◆ WHAT YOU SHOULD DO
Reproduce the records word for word, with nothing left out.

◆ RECORD SET
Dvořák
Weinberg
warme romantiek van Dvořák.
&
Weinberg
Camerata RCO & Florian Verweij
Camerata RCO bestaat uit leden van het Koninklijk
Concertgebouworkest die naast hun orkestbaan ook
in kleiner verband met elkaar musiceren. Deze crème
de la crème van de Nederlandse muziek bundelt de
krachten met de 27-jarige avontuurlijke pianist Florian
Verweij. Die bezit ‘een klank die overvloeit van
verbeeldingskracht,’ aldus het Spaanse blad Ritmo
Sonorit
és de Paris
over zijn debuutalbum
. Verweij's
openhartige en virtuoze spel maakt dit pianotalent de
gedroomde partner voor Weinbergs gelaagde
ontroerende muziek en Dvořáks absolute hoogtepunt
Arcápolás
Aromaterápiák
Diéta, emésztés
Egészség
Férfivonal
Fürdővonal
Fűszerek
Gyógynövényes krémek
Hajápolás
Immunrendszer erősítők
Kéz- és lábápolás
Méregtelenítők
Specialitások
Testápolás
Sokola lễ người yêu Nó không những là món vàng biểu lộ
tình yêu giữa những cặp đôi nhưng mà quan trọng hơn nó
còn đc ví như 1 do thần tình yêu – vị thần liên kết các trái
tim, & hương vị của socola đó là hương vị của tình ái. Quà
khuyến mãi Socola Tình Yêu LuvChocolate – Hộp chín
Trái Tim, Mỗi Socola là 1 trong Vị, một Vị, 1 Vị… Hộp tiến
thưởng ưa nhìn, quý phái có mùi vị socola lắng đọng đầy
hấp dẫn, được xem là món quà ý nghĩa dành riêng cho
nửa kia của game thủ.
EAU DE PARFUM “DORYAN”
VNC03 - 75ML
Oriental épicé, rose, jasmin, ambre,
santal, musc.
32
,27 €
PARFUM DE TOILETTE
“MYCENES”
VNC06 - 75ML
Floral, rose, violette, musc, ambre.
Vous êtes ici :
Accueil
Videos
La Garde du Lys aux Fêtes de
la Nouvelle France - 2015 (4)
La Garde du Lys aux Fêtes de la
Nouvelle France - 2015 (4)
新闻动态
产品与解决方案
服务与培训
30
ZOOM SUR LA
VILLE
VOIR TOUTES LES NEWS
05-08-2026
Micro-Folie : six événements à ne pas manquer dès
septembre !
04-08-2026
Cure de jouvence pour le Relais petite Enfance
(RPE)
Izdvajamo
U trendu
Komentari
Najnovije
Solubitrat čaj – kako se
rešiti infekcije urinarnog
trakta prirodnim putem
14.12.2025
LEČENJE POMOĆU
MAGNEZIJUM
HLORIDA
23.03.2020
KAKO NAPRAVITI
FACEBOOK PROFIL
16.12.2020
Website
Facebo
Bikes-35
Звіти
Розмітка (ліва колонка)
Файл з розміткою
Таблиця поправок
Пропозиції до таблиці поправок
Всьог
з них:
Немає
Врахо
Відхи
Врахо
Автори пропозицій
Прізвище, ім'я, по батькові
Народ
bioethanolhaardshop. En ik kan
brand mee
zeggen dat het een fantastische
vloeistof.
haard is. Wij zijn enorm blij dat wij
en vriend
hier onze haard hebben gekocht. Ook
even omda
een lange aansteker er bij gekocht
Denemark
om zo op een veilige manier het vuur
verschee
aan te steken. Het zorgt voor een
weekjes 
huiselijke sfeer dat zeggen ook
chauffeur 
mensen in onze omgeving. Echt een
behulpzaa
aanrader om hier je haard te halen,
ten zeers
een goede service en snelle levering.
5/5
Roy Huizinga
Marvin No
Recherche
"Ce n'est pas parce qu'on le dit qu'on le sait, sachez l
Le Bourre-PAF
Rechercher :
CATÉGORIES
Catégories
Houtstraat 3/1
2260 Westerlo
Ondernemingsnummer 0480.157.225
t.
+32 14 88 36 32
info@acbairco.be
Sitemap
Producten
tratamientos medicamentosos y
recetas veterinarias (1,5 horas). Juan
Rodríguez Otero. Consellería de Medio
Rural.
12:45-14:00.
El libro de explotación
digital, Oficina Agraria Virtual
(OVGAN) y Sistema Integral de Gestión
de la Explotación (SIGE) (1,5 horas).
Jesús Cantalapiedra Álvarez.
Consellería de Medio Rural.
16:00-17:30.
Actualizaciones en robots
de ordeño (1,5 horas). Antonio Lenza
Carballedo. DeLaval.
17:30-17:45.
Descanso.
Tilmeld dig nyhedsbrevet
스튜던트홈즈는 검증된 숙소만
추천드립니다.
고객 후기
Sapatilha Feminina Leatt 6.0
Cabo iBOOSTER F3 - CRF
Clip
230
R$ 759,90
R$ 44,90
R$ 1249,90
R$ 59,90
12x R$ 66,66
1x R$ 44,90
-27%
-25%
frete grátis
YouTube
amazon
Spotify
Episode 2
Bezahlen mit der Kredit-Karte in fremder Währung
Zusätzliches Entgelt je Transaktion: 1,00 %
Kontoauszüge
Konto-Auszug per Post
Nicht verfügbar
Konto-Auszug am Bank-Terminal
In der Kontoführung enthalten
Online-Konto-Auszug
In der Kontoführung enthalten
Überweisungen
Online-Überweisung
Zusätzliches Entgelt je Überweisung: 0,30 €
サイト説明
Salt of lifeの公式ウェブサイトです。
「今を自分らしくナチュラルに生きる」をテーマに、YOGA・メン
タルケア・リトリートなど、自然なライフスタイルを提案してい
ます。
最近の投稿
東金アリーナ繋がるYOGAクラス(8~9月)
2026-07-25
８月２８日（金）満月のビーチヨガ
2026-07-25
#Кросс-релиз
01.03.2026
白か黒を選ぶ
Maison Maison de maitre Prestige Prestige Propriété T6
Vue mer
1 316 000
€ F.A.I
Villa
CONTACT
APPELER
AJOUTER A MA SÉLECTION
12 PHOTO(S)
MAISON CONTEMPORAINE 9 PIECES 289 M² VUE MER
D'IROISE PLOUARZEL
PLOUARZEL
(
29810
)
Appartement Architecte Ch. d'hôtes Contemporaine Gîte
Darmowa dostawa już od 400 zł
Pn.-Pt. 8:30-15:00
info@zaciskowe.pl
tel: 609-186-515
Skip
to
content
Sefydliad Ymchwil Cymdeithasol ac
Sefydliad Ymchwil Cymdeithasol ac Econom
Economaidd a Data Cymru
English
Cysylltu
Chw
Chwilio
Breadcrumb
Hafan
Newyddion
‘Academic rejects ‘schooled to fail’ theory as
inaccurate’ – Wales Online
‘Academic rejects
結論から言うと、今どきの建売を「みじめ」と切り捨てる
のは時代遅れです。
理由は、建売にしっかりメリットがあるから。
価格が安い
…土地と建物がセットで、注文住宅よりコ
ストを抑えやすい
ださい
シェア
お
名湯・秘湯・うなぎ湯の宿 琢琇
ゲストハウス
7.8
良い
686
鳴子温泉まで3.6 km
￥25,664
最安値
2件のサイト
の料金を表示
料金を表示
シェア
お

◆ ANSWER TO THIS PROBLEM
Dvořák
Weinberg
warme romantiek van Dvořák.
&
Weinberg
Camerata RCO & Florian Verweij
Camerata RCO bestaat uit leden van het Koninklijk
Concertgebouworkest die naast hun orkestbaan ook
in kleiner verband met elkaar musiceren. Deze crème
de la crème van de Nederlandse muziek bundelt de
krachten met de 27-jarige avontuurlijke pianist Florian
Verweij. Die bezit ‘een klank die overvloeit van
verbeeldingskracht,’ aldus het Spaanse blad Ritmo
Sonorit
és de Paris
over zijn debuutalbum
. Verweij's
openhartige en virtuoze spel maakt dit pianotalent de
gedroomde partner voor Weinbergs gelaagde
ontroerende muziek en Dvořáks absolute hoogtepunt
Arcápolás
Aromaterápiák
Diéta, emésztés
Egészség
Férfivonal
Fürdővonal
Fűszerek
Gyógynövényes krémek
Hajápolás
Immunrendszer erősítők
Kéz- és lábápolás
Méregtelenítők
Specialitások
Testápolás
Sokola lễ người yêu Nó không những là món vàng biểu lộ
tình yêu giữa những cặp đôi nhưng mà quan trọng hơn nó
còn đc ví như 1 do thần tình yêu – vị thần liên kết các trái
tim, & hương vị của socola đó là hương vị của tình ái. Quà
khuyến mãi Socola Tình Yêu LuvChocolate – Hộp chín
Trái Tim, Mỗi Socola là 1 trong Vị, một Vị, 1 Vị… Hộp tiến
thưởng ưa nhìn, quý phái có mùi vị socola lắng đọng đầy
hấp dẫn, được xem là món quà ý nghĩa dành riêng cho
nửa kia của game thủ.
EAU DE PARFUM “DORYAN”
VNC03 - 75ML
Oriental épicé, rose, jasmin, ambre,
santal, musc.
32
,27 €
PARFUM DE TOILETTE
“MYCENES”
VNC06 - 75ML
Floral, rose, violette, musc, ambre.
Vous êtes ici :
Accueil
Videos
La Garde du Lys aux Fêtes de
la Nouvelle France - 2015 (4)
La Garde du Lys aux Fêtes de la
Nouvelle France - 2015 (4)
新闻动态
产品与解决方案
服务与培训
30
ZOOM SUR LA
VILLE
VOIR TOUTES LES NEWS
05-08-2026
Micro-Folie : six événements à ne pas manquer dès
septembre !
04-08-2026
Cure de jouvence pour le Relais petite Enfance
(RPE)
Izdvajamo
U trendu
Komentari
Najnovije
Solubitrat čaj – kako se
rešiti infekcije urinarnog
trakta prirodnim putem
14.12.2025
LEČENJE POMOĆU
MAGNEZIJUM
HLORIDA
23.03.2020
KAKO NAPRAVITI
FACEBOOK PROFIL
16.12.2020
Website
Facebo
Bikes-35
Звіти
Розмітка (ліва колонка)
Файл з розміткою
Таблиця поправок
Пропозиції до таблиці поправок
Всьог
з них:
Немає
Врахо
Відхи
Врахо
Автори пропозицій
Прізвище, ім'я, по батькові
Народ
bioethanolhaardshop. En ik kan
brand mee
zeggen dat het een fantastische
vloeistof.
haard is. Wij zijn enorm blij dat wij
en vriend
hier onze haard hebben gekocht. Ook
even omda
een lange aansteker er bij gekocht
Denemark
om zo op een veilige manier het vuur
verschee
aan te steken. Het zorgt voor een
weekjes 
huiselijke sfeer dat zeggen ook
chauffeur 
mensen in onze omgeving. Echt een
behulpzaa
aanrader om hier je haard te halen,
ten zeers
een goede service en snelle levering.
5/5
Roy Huizinga
Marvin No
Recherche
"Ce n'est pas parce qu'on le dit qu'on le sait, sachez l
Le Bourre-PAF
Rechercher :
CATÉGORIES
Catégories
Houtstraat 3/1
2260 Westerlo
Ondernemingsnummer 0480.157.225
t.
+32 14 88 36 32
info@acbairco.be
Sitemap
Producten
tratamientos medicamentosos y
recetas veterinarias (1,5 horas). Juan
Rodríguez Otero. Consellería de Medio
Rural.
12:45-14:00.
El libro de explotación
digital, Oficina Agraria Virtual
(OVGAN) y Sistema Integral de Gestión
de la Explotación (SIGE) (1,5 horas).
Jesús Cantalapiedra Álvarez.
Consellería de Medio Rural.
16:00-17:30.
Actualizaciones en robots
de ordeño (1,5 horas). Antonio Lenza
Carballedo. DeLaval.
17:30-17:45.
Descanso.
Tilmeld dig nyhedsbrevet
스튜던트홈즈는 검증된 숙소만
추천드립니다.
고객 후기
Sapatilha Feminina Leatt 6.0
Cabo iBOOSTER F3 - CRF
Clip
230
R$ 759,90
R$ 44,90
R$ 1249,90
R$ 59,90
12x R$ 66,66
1x R$ 44,90
-27%
-25%
frete grátis
YouTube
amazon
Spotify
Episode 2
Bezahlen mit der Kredit-Karte in fremder Währung
Zusätzliches Entgelt je Transaktion: 1,00 %
Kontoauszüge
Konto-Auszug per Post
Nicht verfügbar
Konto-Auszug am Bank-Terminal
In der Kontoführung enthalten
Online-Konto-Auszug
In der Kontoführung enthalten
Überweisungen
Online-Überweisung
Zusätzliches Entgelt je Überweisung: 0,30 €
サイト説明
Salt of lifeの公式ウェブサイトです。
「今を自分らしくナチュラルに生きる」をテーマに、YOGA・メン
タルケア・リトリートなど、自然なライフスタイルを提案してい
ます。
最近の投稿
東金アリーナ繋がるYOGAクラス(8~9月)
2026-07-25
８月２８日（金）満月のビーチヨガ
2026-07-25
#Кросс-релиз
01.03.2026
白か黒を選ぶ
Maison Maison de maitre Prestige Prestige Propriété T6
Vue mer
1 316 000
€ F.A.I
Villa
CONTACT
APPELER
AJOUTER A MA SÉLECTION
12 PHOTO(S)
MAISON CONTEMPORAINE 9 PIECES 289 M² VUE MER
D'IROISE PLOUARZEL
PLOUARZEL
(
29810
)
Appartement Architecte Ch. d'hôtes Contemporaine Gîte
Darmowa dostawa już od 400 zł
Pn.-Pt. 8:30-15:00
info@zaciskowe.pl
tel: 609-186-515
Skip
to
content
Sefydliad Ymchwil Cymdeithasol ac
Sefydliad Ymchwil Cymdeithasol ac Econom
Economaidd a Data Cymru
English
Cysylltu
Chw
Chwilio
Breadcrumb
Hafan
Newyddion
‘Academic rejects ‘schooled to fail’ theory as
inaccurate’ – Wales Online
‘Academic rejects
結論から言うと、今どきの建売を「みじめ」と切り捨てる
のは時代遅れです。
理由は、建売にしっかりメリットがあるから。
価格が安い
…土地と建物がセットで、注文住宅よりコ
ストを抑えやすい
ださい
シェア
お
名湯・秘湯・うなぎ湯の宿 琢琇
ゲストハウス
7.8
良い
686
鳴子温泉まで3.6 km
￥25,664
最安値
2件のサイト
の料金を表示
料金を表示
シェア
お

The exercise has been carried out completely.